In all honesty, it really depends on what YOU like!!! A lot of people who move over move to Papamoa, due to it's relaxed beachy feel and high expat population (it is fondly known as "Pommiemoa"!!!). We chose NOT to live there as we didn't want to be another statistic (as much as that is fine for some people, we just wanted to be surrounded by Kiwi's and be immersed in their culture). Moving to the Mount is expensive, and you do notice the business during tourist season (traffic can be a pain), but it a great experience if you can afford it and work on the Mount (there are only 2 ways onto the Mount peninsular, so it can get pretty busy). In Tauranga itself, the more desirable areas are the Avenues (actually in town between 1st and 17th Avenue), Pillans Point and Matua. As such, the demand for rentals in these areas is high, so pushes prices up and competition is crazy. You could expect a 3 bedroom house to go between $375 and $410 per week. A 4-bedroom house would go between $400 up to anything like $600!!! A slightly cheaper area (but not by much these days) is Otumoetai, but as this is sandwiched between Pillans and Matua, the prices are shooting up too!!! These are great for schools also.

Areas to avoid...it depends on what you want. Merivale, parts of Gate Pa, and even parts of Greerton are slightly less desirable for some people. But then other people would avoid Welcome Bay and Maungatapu, simply because the traffic into the "city" at rush hour can be a pain (not by UK standards I must stress). It really is dependent upon what you want.

My advice??? I would try to secure a fully-furnished short-term house before coming out here (say a 3-4 month lease) and try to get a feel for the areas. HOWEVER, competition for housing at the moment is insane, so places can go in a matter of hours. Make TradeMe your homepage, and check it 3 times a day if you want to get in quickly!!!!!

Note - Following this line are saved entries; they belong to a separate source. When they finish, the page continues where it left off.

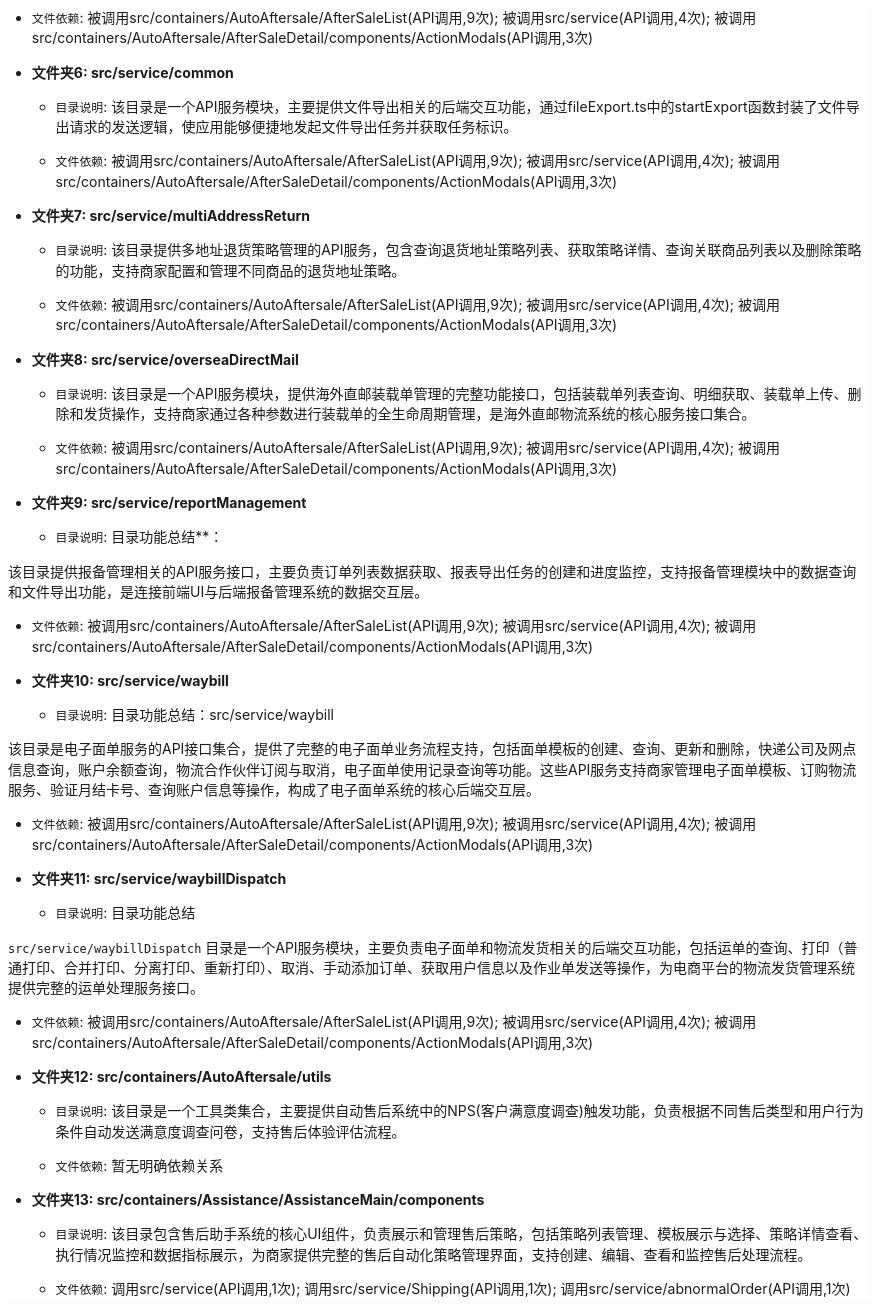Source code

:   - `文件依赖`: 被调用src/containers/AutoAftersale/AfterSaleList(API调用,9次); 被调用src/service(API调用,4次); 被调用src/containers/AutoAftersale/AfterSaleDetail/components/ActionModals(API调用,3次)

- **文件夹6: src/service/common**
  - `目录说明`: 该目录是一个API服务模块，主要提供文件导出相关的后端交互功能，通过fileExport.ts中的startExport函数封装了文件导出请求的发送逻辑，使应用能够便捷地发起文件导出任务并获取任务标识。

  - `文件依赖`: 被调用src/containers/AutoAftersale/AfterSaleList(API调用,9次); 被调用src/service(API调用,4次); 被调用src/containers/AutoAftersale/AfterSaleDetail/components/ActionModals(API调用,3次)

- **文件夹7: src/service/multiAddressReturn**
  - `目录说明`: 该目录提供多地址退货策略管理的API服务，包含查询退货地址策略列表、获取策略详情、查询关联商品列表以及删除策略的功能，支持商家配置和管理不同商品的退货地址策略。

  - `文件依赖`: 被调用src/containers/AutoAftersale/AfterSaleList(API调用,9次); 被调用src/service(API调用,4次); 被调用src/containers/AutoAftersale/AfterSaleDetail/components/ActionModals(API调用,3次)

- **文件夹8: src/service/overseaDirectMail**
  - `目录说明`: 该目录是一个API服务模块，提供海外直邮装载单管理的完整功能接口，包括装载单列表查询、明细获取、装载单上传、删除和发货操作，支持商家通过各种参数进行装载单的全生命周期管理，是海外直邮物流系统的核心服务接口集合。

  - `文件依赖`: 被调用src/containers/AutoAftersale/AfterSaleList(API调用,9次); 被调用src/service(API调用,4次); 被调用src/containers/AutoAftersale/AfterSaleDetail/components/ActionModals(API调用,3次)

- **文件夹9: src/service/reportManagement**
  - `目录说明`: 目录功能总结**：

该目录提供报备管理相关的API服务接口，主要负责订单列表数据获取、报表导出任务的创建和进度监控，支持报备管理模块中的数据查询和文件导出功能，是连接前端UI与后端报备管理系统的数据交互层。

  - `文件依赖`: 被调用src/containers/AutoAftersale/AfterSaleList(API调用,9次); 被调用src/service(API调用,4次); 被调用src/containers/AutoAftersale/AfterSaleDetail/components/ActionModals(API调用,3次)

- **文件夹10: src/service/waybill**
  - `目录说明`: 目录功能总结：src/service/waybill

该目录是电子面单服务的API接口集合，提供了完整的电子面单业务流程支持，包括面单模板的创建、查询、更新和删除，快递公司及网点信息查询，账户余额查询，物流合作伙伴订阅与取消，电子面单使用记录查询等功能。这些API服务支持商家管理电子面单模板、订购物流服务、验证月结卡号、查询账户信息等操作，构成了电子面单系统的核心后端交互层。

  - `文件依赖`: 被调用src/containers/AutoAftersale/AfterSaleList(API调用,9次); 被调用src/service(API调用,4次); 被调用src/containers/AutoAftersale/AfterSaleDetail/components/ActionModals(API调用,3次)

- **文件夹11: src/service/waybillDispatch**
  - `目录说明`: 目录功能总结

`src/service/waybillDispatch` 目录是一个API服务模块，主要负责电子面单和物流发货相关的后端交互功能，包括运单的查询、打印（普通打印、合并打印、分离打印、重新打印）、取消、手动添加订单、获取用户信息以及作业单发送等操作，为电商平台的物流发货管理系统提供完整的运单处理服务接口。

  - `文件依赖`: 被调用src/containers/AutoAftersale/AfterSaleList(API调用,9次); 被调用src/service(API调用,4次); 被调用src/containers/AutoAftersale/AfterSaleDetail/components/ActionModals(API调用,3次)

- **文件夹12: src/containers/AutoAftersale/utils**
  - `目录说明`: 该目录是一个工具类集合，主要提供自动售后系统中的NPS(客户满意度调查)触发功能，负责根据不同售后类型和用户行为条件自动发送满意度调查问卷，支持售后体验评估流程。

  - `文件依赖`: 暂无明确依赖关系

- **文件夹13: src/containers/Assistance/AssistanceMain/components**
  - `目录说明`: 该目录包含售后助手系统的核心UI组件，负责展示和管理售后策略，包括策略列表管理、模板展示与选择、策略详情查看、执行情况监控和数据指标展示，为商家提供完整的售后自动化策略管理界面，支持创建、编辑、查看和监控售后处理流程。

  - `文件依赖`: 调用src/service(API调用,1次); 调用src/service/Shipping(API调用,1次); 调用src/service/abnormalOrder(API调用,1次)
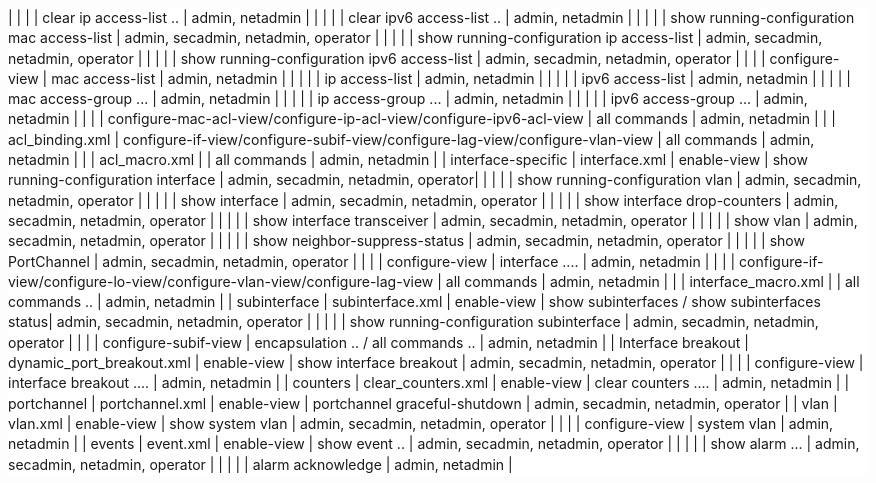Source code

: | | | | clear ip access-list ..	| admin, netadmin |
| | | | clear ipv6 access-list ..	| admin, netadmin |
| | | | show running-configuration mac access-list	| admin, secadmin, netadmin, operator |
| | | | show running-configuration ip access-list	| admin, secadmin, netadmin, operator |
| | | | show running-configuration ipv6 access-list	| admin, secadmin, netadmin, operator |
| | | configure-view	| mac access-list	| admin, netadmin |
| | | | ip access-list	| admin, netadmin |
| | | | ipv6 access-list |	admin, netadmin |
| | | | mac access-group ... 	| admin, netadmin |
| | | | ip access-group ...	| admin, netadmin |
| | | | ipv6 access-group ...	| admin, netadmin |
| | | configure-mac-acl-view/configure-ip-acl-view/configure-ipv6-acl-view	| all commands	| admin, netadmin |
| | acl_binding.xml	| configure-if-view/configure-subif-view/configure-lag-view/configure-vlan-view	| all commands	| admin, netadmin |
| | acl_macro.xml |		| all commands	| admin, netadmin |
| interface-specific |	interface.xml	| enable-view	| show running-configuration interface	| admin, secadmin, netadmin, operator|
| | | | show running-configuration vlan	| admin, secadmin, netadmin, operator |
| | | | show interface	| admin, secadmin, netadmin, operator |
| | | | show interface drop-counters	| admin, secadmin, netadmin, operator |
| | | | show interface transceiver	| admin, secadmin, netadmin, operator |
| | | | show vlan |	admin, secadmin, netadmin, operator |
| | | | show neighbor-suppress-status	| admin, secadmin, netadmin, operator |
| | | | show PortChannel	| admin, secadmin, netadmin, operator |
| | | configure-view	| interface ....	| admin, netadmin |
| | | configure-if-view/configure-lo-view/configure-vlan-view/configure-lag-view	| all commands	| admin, netadmin |
| | interface_macro.xml	| | all commands ..	| admin, netadmin |
| subinterface	| subinterface.xml	| enable-view |	show subinterfaces / show subinterfaces status| admin, secadmin, netadmin, operator |
| | | | show running-configuration subinterface	| admin, secadmin, netadmin, operator |
| | | configure-subif-view	| encapsulation .. / all commands ..	| admin, netadmin |
| Interface breakout	| dynamic_port_breakout.xml	| enable-view |	show interface breakout	| admin, secadmin, netadmin, operator |
| | | configure-view	| interface breakout ....	| admin, netadmin |
| counters	| clear_counters.xml	| enable-view	| clear counters ....	| admin, netadmin |
| portchannel |	portchannel.xml	| enable-view	| portchannel graceful-shutdown	| admin, secadmin, netadmin, operator |
| vlan	| vlan.xml	| enable-view	| show system vlan	| admin, secadmin, netadmin, operator |
| | | configure-view	| system vlan |	admin, netadmin |
| events	| event.xml	| enable-view	| show event ..	| admin, secadmin, netadmin, operator |
| | | | show alarm ...	| admin, secadmin, netadmin, operator |
| | | | alarm acknowledge	| admin, netadmin |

Hope this helps, and feel free to contact me for more advice.

Jen


----------



## Guest

Hi I am from Leeds way back but have lived in Quite a lot of places worldwide. We are moving back to the UK after 7 years in Tauranga. NZ is fine but not for every one . I miss English beer pubs, people with a good sense of humour, bridle paths, countryside being able to take my dog places. I will miss the weather and beaches. Whatever happens give it a try but stay for at least two years, it takes that long to settle anywhere. Papamoa is close to beaches and has a lot of new expensive bigger houses on small sections. It is flat so good for cycling, but not for views. Tauranga is more hilly and there are some wonderful views I would agree with Jenswaters views on areas. I would avoid the trap a lot of expats fall into which is getting lots of land around the house. Lawns are nice but do need mowing.


----------